Directions — Reproduce everything from "Marty Hinton and" down to "its business practices." in the court opinion below, word for word.

UNITED STATES DISTRICT COURT FOR THE EASTERN DISTRICT OF VIRGINIA Richmond Division
Aug 19, 2020
Civil Action No. 3:19-cv-849 (E.D. Va. Aug. 19, 2020)

Opinion

Civil Action No. 3:19-cv-849

08-19-2020

GENNIFER TOWNSLEY, et al., individually and on behalf of all others similarly situated, Plaintiffs, v. ATLANTIC UNION BANK, Defendant.


OPINION

Marty Hinton and Gennifer Townsley have checking accounts with Atlantic Union Bank ("Atlantic Union"). In 2019, Atlantic Union charged Hinton and Townsley overdraft fees ("OD fees") because certain transactions overdrew their account balances. Hinton and Townsley have sued Atlantic Union on behalf of themselves and others similarly situated, alleging that the methods by which Atlantic Union processed those transactions breached the parties' contracts. They also contend that Atlantic Union has been unjustly enriched through its business practices.

Atlantic Union has moved to dismiss or sever Hinton's claims; to dismiss, or in the alternative, for partial summary judgment as to Townsley's breach of contract claim (Count Two); and to dismiss both plaintiffs' unjust enrichment claims (Count Three). The Court held a hearing on the motions on August 13, 2020. As discussed at the hearing and for the reasons set forth below, the Court will grant the motion to sever but will require the parties to conduct joint discovery on the claims; will deny the motion to dismiss as to Count Two; and will grant the motion to dismiss as to Count Three.

I. FACTS ALLEGED IN THE COMPLAINT

Atlantic Union has moved to dismiss Townsley's claim pursuant to Federal Rule of Civil Procedure 12(b)(6), or in the alternative, for partial summary judgment pursuant to Federal Rule of Civil Procedure 56. A Rule 12(b)(6) motion gauges the sufficiency of a complaint. Goines v. Valley Cmty. Servs. Bd., 822 F.3d 159, 165 (4th Cir. 2016). In evaluating such a motion, courts typically focus only on the complaint, documents attached to the complaint, and documents explicitly incorporated into the complaint by reference. Id. at 166. In appropriate cases, however, courts may also (1) take judicial notice of public records, such as state court records, and (2) consider documents submitted by the movant if the documents are integral to the complaint and indisputably authentic. Id.; Witthohn v. Fed. Ins. Co., 164 F. App'x 395, 396 (4th Cir. 2006). Here, Atlantic Union has provided Townsely's bank statement, a declaration regarding the order of posting to Townsley's account, and information regarding the Square transaction verification process. Because the bank statement reflects the transaction at issue in the complaint and Townsley does not dispute the statement's authenticity, the Court considers facts drawn from that statement. The Court, however, does not consider facts drawn from the remaining attachments and will resolve Atlantic Union's motion pursuant to Rule 12(b)(6).

Supplied entries —
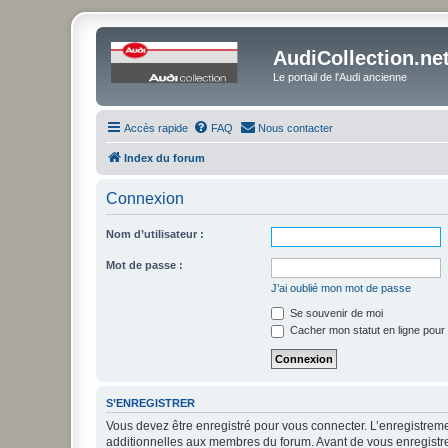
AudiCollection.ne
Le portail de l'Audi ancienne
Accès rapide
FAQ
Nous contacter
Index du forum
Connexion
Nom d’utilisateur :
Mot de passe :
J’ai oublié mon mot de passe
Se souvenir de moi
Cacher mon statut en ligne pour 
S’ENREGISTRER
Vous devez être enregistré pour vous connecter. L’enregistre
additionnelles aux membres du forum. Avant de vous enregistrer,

--

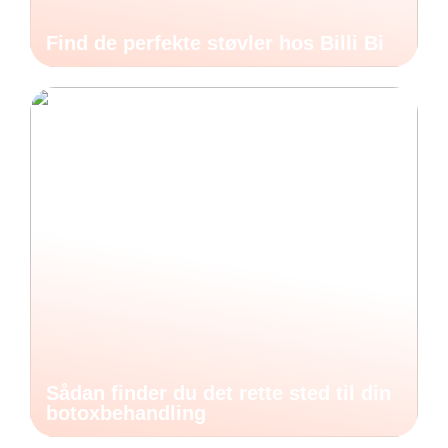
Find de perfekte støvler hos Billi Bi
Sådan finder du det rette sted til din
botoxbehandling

---

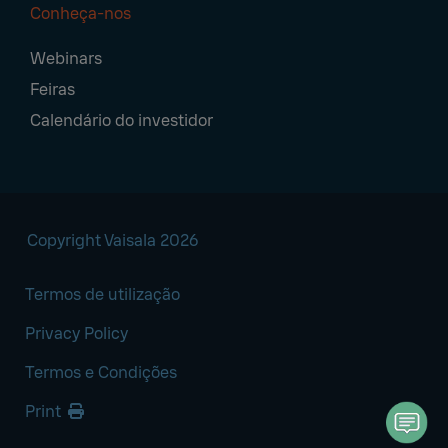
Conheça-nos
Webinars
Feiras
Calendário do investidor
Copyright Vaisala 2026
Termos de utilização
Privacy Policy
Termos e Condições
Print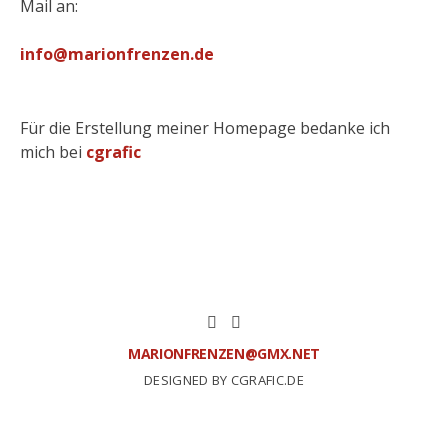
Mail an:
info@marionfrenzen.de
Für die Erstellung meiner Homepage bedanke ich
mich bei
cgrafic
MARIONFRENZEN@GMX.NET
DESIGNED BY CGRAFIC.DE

Answer for this exercise —
Marty Hinton and Gennifer Townsley have checking accounts with Atlantic Union Bank ("Atlantic Union"). In 2019, Atlantic Union charged Hinton and Townsley overdraft fees ("OD fees") because certain transactions overdrew their account balances. Hinton and Townsley have sued Atlantic Union on behalf of themselves and others similarly situated, alleging that the methods by which Atlantic Union processed those transactions breached the parties' contracts. They also contend that Atlantic Union has been unjustly enriched through its business practices.